The title of your blog post was catchy enough that I clicked on the link. But as soon as I get to your page, I immediately leave after only a few seconds, never click on another of your links and sometimes even unfollow you on Twitter.

Here’s why:

  1. Your website is talking to me or playing music. When that happens, I am out of there faster than you can imagine. I don’t want to browse something living in fear of hearing another ad. I don’t care if you have a personally recorded message, one of those fancy talking banner ads or if you are just running a midi for background music. Forcing audio on me that I did not select to listen to or wasn’t expecting ticks me off. It is an intrusion into whatever I am doing (especially since I usually browse in the background of whatever I am really doing) and usually startles the holy crud out of me when I am working in the middle of the night. The TGIFriday’s website with the restaurant background noise? It kills me. I cannot hit that mute button fast enough.
  2. Your post is too short or is just a link to somewhere else. Hey, I know, we are all trying to make a buck on the internet. But if you link me to your post which turns out to just be an ad laden page with just a link to someone else’s post or a waste of time paragraph, I am out of there. The world of social networking has spawned hundreds of these sites. I once followed a link train through 5 different ad laden blogs that only listed the headline until I got to the actual news story which was only a paragraph long. If you want me to read what you have to say, you’ll say it, not link to it.

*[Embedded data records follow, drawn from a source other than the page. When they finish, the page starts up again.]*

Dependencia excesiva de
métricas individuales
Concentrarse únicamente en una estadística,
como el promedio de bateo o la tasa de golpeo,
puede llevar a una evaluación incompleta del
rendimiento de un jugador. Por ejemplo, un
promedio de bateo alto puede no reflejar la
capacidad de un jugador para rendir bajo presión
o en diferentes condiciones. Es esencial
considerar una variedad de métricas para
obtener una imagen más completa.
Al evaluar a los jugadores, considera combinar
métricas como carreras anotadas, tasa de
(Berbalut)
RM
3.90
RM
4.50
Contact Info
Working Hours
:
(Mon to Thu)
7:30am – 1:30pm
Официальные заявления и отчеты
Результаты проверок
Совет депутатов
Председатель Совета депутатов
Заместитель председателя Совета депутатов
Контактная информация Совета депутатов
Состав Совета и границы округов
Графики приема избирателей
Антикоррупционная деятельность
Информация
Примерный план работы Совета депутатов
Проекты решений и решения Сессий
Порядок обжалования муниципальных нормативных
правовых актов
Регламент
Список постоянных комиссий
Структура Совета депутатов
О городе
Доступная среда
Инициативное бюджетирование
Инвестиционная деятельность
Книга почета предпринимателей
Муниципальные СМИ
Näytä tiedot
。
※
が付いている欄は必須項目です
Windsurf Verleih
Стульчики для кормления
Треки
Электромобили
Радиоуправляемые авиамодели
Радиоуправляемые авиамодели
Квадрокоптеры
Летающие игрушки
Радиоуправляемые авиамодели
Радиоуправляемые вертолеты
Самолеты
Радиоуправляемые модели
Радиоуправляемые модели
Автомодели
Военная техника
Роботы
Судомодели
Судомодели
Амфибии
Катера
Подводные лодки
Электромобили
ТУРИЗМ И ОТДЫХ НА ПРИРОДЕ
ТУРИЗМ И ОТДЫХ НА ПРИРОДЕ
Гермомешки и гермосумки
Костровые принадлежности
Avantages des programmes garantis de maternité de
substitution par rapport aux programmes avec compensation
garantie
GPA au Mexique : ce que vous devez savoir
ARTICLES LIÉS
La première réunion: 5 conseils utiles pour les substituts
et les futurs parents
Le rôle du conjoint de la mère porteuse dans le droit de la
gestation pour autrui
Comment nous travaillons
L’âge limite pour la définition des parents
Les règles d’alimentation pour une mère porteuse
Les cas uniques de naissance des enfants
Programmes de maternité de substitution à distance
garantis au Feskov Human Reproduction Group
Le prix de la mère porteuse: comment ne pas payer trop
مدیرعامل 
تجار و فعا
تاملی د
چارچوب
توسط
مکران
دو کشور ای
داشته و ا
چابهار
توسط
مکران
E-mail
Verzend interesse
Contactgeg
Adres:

  3. Your post is just a big long block of text. Hey, I know I can be long winded on this blog. But when it comes to reading online, first I skim, then I read if it caught my interest enough to warrant a second look. But in order for me to give your content that first skim, it has to be in some digestible format. Break it up into a list or paragraphs. Give me some headers. Bold the important stuff. If it looks like it’s going to be a lot of work to figure out your point, I take a pass. 

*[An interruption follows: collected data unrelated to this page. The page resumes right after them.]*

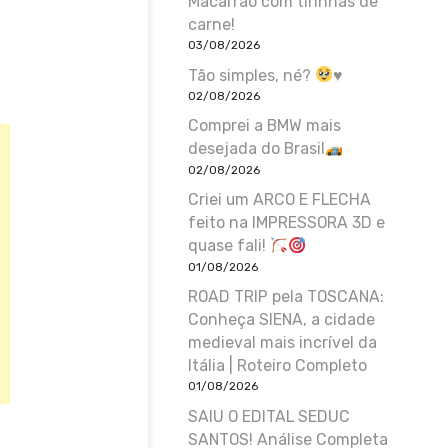
Macarrão com tirinhas de
carne!
03/08/2026
Tão simples, né?
♥️
02/08/2026
Comprei a BMW mais
desejada do Brasil
02/08/2026
Criei um ARCO E FLECHA
feito na IMPRESSORA 3D e
quase fali!
01/08/2026
ROAD TRIP pela TOSCANA:
Conheça SIENA, a cidade
medieval mais incrível da
Itália | Roteiro Completo
01/08/2026
SAIU O EDITAL SEDUC
SANTOS! Análise Completa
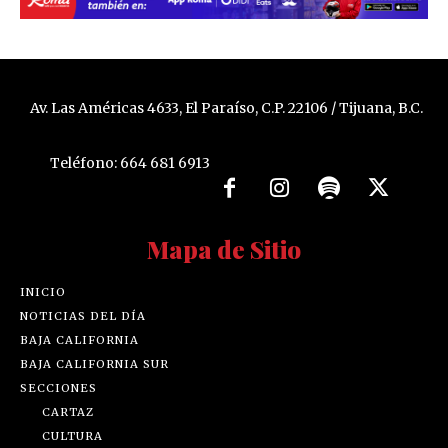
Av. Las Américas 4633, El Paraíso, C.P. 22106 / Tijuana, B.C.
Teléfono: 664 681 6913
Mapa de Sitio
INICIO
NOTICIAS DEL DÍA
BAJA CALIFORNIA
BAJA CALIFORNIA SUR
SECCIONES
CARTAZ
CULTURA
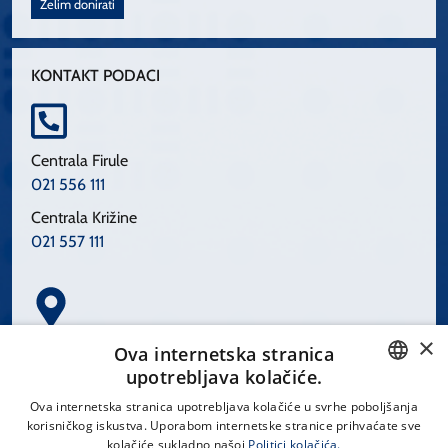
Želim donirati
KONTAKT PODACI
Centrala Firule
021 556 111
Centrala Križine
021 557 111
×
Spinčićeva 1, 21000 Split
Ova internetska stranica
Hrvatska
upotrebljava kolačiće.
CROATIAN
Ova internetska stranica upotrebljava kolačiće u svrhe poboljšanja
korisničkog iskustva. Uporabom internetske stranice prihvaćate sve
ENGLISH
kolačiće sukladno našoj
Politici kolačića.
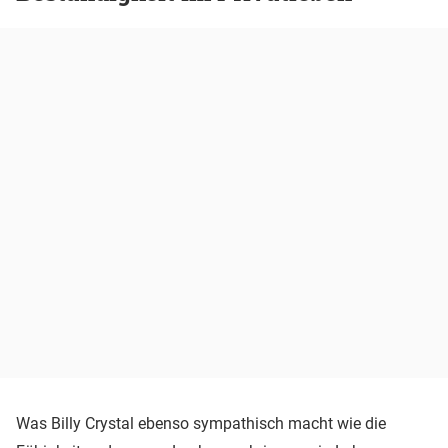
Was Billy Crystal ebenso sympathisch macht wie die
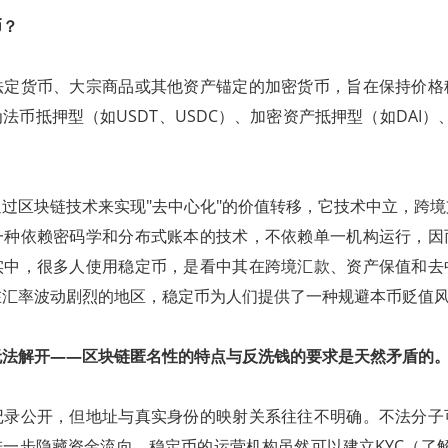
币？
法定货币、大宗商品或其他资产锚定的加密货币，旨在保持价格
法币抵押型（如USDT、USDC）、加密资产抵押型（如DAI）、
。
过区块链技术来实现"去中心化"的价值转移，它技术中立，跨
一种依赖密码学和分布式账本的技术，不依赖单一机构运行，因
实中，很多人使用稳定币，是看中其在跨境汇款、资产保值和去
在汇率波动剧烈的地区，稳定币为人们提供了一种规避本币贬值
无法解开——区块链匿名性的特点与反洗钱的要求是天然矛盾的
记录公开，但地址与真实身份的映射关系往往不明确。不法分子
一步隐藏资金流向。稳定币的运营机构虽然可以建立KYC（了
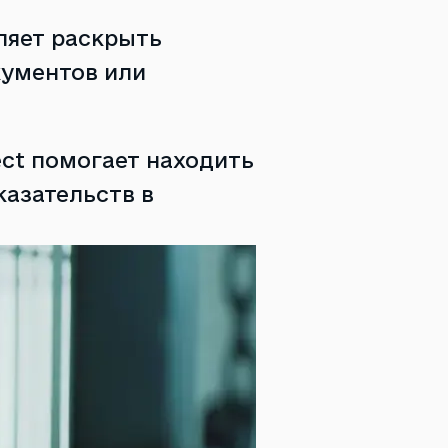
ляет раскрыть
кументов или
ect помогает находить
азательств в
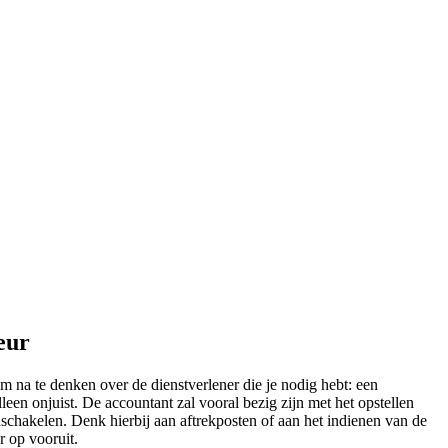
eur
m na te denken over de dienstverlener die je nodig hebt: een
leen onjuist. De accountant zal vooral bezig zijn met het opstellen
schakelen. Denk hierbij aan aftrekposten of aan het indienen van de
r op vooruit.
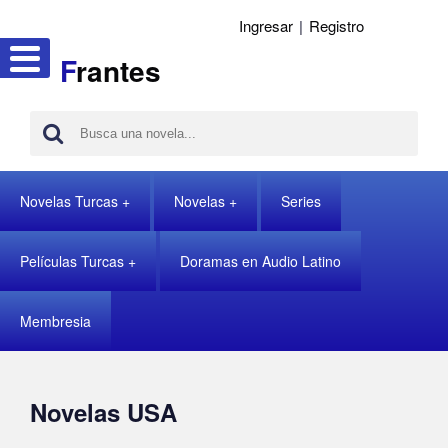
Ingresar
|
Registro
F
rantes
Novelas Turcas
Novelas
Series
Películas Turcas
Doramas en Audio Latino
Membresia
Novelas USA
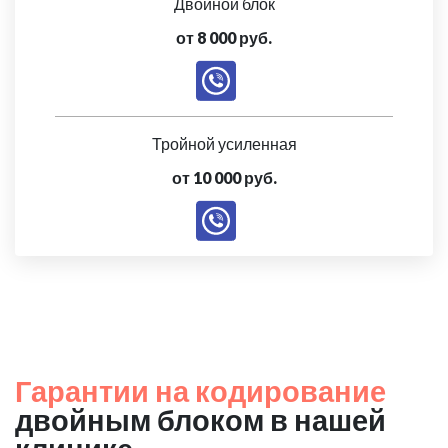
Двойной блок
от 8 000 руб.
Тройной усиленная
от 10 000 руб.
Гарантии на кодирование
двойным блоком в нашей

  4. Your advertising blocks what I am trying to read or crashes my browser. When a big Pepsi ad takes my whole screen, I understand that is “The Man” and it doesn’t bother me too much, especially since the big companies are usually really good about a big obvious “x” to close the ad with. I am willing to cut a webmaster slack if it’s their advertising partners that cause an issue. But if you have one of those fade the screen with a pop-up about joining your stupid mailing list or a site so flash and java crazy that it makes my browser have a cow, I am out of there. I haven’t even read one word of your content and you are already inconveniencing me by making me shut a pop-up or by reloading my browser? Your regular readers may be willing to wade through that junk but you’re sure not winning a new reader like me over with it.
  5. I cannot figure out where your content is. There are some blogs that are so advertising heavy that the actual content area is smaller than their adspace. If I cannot even find the thing I came to your site looking to read in a reasonable amount of time, I’m certainly not going to stick around to read it after you wasted my time. 

OK, in truth, if you are someone I already know and like, I may give you three strikes. But share with me, people. What makes you leave a website and not look back?